(Stored items)
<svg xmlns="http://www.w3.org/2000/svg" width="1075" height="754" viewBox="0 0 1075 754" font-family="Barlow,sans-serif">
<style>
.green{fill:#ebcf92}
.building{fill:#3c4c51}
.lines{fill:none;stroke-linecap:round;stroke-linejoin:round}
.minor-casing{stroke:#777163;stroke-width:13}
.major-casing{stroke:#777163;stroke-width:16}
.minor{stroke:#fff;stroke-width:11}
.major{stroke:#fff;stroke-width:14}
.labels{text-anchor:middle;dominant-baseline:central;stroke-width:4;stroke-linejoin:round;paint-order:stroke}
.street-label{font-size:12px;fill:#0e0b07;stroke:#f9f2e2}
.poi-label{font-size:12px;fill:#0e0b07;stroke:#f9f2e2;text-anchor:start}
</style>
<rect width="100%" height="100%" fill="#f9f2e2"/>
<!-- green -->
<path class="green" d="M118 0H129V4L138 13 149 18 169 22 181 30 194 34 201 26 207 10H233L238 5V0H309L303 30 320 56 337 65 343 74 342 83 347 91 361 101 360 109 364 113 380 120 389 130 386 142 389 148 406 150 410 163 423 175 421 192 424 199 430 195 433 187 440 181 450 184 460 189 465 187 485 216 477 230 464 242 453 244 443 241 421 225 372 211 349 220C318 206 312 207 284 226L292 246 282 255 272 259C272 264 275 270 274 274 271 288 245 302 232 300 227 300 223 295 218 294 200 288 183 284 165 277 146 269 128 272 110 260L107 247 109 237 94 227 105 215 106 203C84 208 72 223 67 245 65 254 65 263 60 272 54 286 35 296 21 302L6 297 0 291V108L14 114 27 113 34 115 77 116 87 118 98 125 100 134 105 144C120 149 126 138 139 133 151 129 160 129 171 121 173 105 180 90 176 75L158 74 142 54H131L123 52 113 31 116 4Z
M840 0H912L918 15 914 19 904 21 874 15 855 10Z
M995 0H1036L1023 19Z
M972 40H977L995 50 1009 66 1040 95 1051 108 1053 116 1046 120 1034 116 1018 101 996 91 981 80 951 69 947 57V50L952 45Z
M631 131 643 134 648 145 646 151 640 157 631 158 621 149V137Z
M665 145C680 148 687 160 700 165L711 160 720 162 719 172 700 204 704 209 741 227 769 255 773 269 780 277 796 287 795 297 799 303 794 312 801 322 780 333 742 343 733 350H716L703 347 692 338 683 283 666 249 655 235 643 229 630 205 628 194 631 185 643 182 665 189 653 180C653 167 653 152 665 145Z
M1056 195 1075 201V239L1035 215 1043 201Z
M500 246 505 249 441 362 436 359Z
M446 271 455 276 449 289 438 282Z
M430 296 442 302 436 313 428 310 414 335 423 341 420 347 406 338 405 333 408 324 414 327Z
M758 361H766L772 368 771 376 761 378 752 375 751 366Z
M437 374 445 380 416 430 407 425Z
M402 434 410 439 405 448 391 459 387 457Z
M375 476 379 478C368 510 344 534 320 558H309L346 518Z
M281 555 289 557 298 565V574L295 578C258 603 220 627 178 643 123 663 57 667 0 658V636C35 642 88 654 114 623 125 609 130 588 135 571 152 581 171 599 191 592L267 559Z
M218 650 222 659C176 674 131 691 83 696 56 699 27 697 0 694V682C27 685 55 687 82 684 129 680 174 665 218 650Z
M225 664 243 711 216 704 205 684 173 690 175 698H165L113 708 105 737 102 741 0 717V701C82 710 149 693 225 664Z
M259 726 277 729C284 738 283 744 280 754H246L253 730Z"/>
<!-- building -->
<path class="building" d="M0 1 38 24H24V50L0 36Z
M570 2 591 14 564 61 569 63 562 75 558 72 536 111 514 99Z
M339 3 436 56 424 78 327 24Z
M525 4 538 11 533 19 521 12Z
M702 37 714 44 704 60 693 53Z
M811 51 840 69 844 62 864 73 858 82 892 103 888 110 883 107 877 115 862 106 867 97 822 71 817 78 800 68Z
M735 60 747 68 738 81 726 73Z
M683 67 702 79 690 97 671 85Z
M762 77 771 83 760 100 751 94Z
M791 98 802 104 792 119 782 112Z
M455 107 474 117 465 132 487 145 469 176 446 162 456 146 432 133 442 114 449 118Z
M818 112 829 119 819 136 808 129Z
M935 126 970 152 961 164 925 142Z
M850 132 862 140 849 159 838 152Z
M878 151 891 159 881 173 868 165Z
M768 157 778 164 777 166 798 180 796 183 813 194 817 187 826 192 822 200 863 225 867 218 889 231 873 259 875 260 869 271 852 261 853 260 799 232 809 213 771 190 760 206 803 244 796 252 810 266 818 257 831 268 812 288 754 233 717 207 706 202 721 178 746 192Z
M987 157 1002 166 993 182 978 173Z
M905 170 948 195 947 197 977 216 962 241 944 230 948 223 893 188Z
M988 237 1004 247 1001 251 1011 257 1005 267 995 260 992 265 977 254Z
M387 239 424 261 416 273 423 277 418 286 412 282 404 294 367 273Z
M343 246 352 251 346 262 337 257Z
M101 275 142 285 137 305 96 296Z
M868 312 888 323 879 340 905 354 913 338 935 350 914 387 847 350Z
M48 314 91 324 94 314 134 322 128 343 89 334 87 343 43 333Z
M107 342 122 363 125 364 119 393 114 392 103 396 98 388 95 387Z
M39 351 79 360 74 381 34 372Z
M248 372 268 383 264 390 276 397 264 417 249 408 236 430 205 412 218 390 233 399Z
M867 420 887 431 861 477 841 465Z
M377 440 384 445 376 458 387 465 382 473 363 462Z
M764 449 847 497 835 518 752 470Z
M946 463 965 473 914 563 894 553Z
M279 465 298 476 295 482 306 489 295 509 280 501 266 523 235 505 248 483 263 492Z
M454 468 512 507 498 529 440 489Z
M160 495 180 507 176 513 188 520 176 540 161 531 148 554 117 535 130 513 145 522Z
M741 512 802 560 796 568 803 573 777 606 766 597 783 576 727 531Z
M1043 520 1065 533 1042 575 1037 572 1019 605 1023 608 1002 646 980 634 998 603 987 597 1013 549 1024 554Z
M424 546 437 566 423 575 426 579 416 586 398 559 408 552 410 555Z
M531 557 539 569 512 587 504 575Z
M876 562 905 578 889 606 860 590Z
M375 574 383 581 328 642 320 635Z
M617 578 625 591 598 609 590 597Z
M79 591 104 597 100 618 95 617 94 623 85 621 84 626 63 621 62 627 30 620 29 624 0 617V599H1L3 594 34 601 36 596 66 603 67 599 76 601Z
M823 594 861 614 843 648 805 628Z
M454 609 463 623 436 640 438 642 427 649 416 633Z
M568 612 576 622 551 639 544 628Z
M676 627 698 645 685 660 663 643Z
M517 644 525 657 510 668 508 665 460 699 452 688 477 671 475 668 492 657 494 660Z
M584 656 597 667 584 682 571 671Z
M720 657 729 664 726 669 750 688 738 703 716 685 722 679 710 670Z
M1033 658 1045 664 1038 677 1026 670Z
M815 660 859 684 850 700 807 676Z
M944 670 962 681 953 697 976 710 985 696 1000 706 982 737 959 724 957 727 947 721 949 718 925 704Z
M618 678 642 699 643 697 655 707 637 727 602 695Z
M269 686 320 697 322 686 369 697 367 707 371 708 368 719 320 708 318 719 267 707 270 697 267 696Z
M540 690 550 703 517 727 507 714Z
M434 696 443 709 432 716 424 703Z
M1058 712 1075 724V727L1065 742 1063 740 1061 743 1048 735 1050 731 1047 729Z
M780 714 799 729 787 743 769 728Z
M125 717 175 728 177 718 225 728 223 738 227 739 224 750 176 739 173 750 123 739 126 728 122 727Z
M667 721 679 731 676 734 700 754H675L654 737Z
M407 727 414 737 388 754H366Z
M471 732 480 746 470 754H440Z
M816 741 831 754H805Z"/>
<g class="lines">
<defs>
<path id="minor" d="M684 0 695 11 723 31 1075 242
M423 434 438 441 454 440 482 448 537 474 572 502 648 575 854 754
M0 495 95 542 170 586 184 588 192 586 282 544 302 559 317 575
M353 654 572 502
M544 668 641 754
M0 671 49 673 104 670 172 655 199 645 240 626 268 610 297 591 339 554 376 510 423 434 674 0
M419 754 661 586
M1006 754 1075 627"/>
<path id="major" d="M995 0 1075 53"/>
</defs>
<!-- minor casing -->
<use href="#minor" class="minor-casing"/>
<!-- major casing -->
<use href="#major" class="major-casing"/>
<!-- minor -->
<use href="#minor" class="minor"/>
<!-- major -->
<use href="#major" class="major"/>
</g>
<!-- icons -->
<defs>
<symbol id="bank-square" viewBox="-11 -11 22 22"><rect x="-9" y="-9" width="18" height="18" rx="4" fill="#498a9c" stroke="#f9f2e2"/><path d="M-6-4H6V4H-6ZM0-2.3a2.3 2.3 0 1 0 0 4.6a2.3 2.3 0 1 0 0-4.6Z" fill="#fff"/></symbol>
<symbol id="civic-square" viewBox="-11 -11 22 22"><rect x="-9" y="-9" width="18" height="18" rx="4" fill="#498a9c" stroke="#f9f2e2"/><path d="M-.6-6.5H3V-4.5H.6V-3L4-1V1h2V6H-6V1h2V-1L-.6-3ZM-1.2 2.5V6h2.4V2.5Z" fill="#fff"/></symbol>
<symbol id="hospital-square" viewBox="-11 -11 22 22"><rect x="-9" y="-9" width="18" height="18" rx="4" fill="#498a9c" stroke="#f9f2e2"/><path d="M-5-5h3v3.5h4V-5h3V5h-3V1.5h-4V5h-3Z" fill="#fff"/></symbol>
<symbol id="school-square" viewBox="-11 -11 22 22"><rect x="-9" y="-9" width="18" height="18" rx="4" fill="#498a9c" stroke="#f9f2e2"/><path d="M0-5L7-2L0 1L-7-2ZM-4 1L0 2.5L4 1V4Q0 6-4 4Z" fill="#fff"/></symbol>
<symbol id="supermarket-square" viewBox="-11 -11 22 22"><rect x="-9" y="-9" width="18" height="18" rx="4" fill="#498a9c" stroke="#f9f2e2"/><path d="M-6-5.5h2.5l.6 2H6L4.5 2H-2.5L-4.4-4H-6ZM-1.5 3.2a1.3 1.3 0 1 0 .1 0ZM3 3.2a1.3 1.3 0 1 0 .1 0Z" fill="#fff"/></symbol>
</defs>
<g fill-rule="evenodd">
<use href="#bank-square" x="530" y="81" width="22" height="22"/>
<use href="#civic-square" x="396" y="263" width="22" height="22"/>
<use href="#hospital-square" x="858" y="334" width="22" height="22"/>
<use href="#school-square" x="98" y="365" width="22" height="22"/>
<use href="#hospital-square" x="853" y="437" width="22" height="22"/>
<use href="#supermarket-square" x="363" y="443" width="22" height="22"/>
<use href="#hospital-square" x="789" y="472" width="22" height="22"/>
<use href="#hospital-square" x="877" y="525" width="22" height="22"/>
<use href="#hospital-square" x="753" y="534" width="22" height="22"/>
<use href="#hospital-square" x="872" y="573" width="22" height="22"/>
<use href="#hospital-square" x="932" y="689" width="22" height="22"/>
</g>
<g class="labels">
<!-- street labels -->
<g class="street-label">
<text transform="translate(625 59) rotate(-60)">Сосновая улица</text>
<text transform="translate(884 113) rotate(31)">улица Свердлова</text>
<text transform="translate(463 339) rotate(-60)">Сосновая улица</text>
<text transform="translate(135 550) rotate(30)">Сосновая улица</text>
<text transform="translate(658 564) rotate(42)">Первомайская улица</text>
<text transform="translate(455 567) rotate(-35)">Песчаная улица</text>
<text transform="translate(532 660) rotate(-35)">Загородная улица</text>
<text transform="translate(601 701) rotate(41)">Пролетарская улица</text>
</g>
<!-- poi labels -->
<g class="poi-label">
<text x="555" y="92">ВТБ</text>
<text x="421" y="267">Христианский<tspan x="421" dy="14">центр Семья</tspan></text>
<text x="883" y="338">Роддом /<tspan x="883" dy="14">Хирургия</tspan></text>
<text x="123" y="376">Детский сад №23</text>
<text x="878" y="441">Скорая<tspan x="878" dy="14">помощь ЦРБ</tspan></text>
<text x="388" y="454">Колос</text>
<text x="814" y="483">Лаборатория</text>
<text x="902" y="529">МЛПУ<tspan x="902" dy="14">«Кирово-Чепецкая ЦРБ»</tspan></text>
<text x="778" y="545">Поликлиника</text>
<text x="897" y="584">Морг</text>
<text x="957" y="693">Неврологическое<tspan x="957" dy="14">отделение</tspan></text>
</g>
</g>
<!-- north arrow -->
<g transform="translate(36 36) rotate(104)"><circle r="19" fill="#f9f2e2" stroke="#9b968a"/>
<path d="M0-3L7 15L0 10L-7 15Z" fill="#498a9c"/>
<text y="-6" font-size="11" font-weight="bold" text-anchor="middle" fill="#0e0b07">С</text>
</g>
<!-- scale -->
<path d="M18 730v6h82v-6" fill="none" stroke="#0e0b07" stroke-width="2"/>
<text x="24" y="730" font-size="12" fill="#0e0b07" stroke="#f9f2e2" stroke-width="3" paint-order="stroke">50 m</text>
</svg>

## Exercise requirements
Wherever the word "lines" appears in the entries above, copy that whole line.

## Response box
.lines{fill:none;stroke-linecap:round;stroke-linejoin:round}
<g class="lines">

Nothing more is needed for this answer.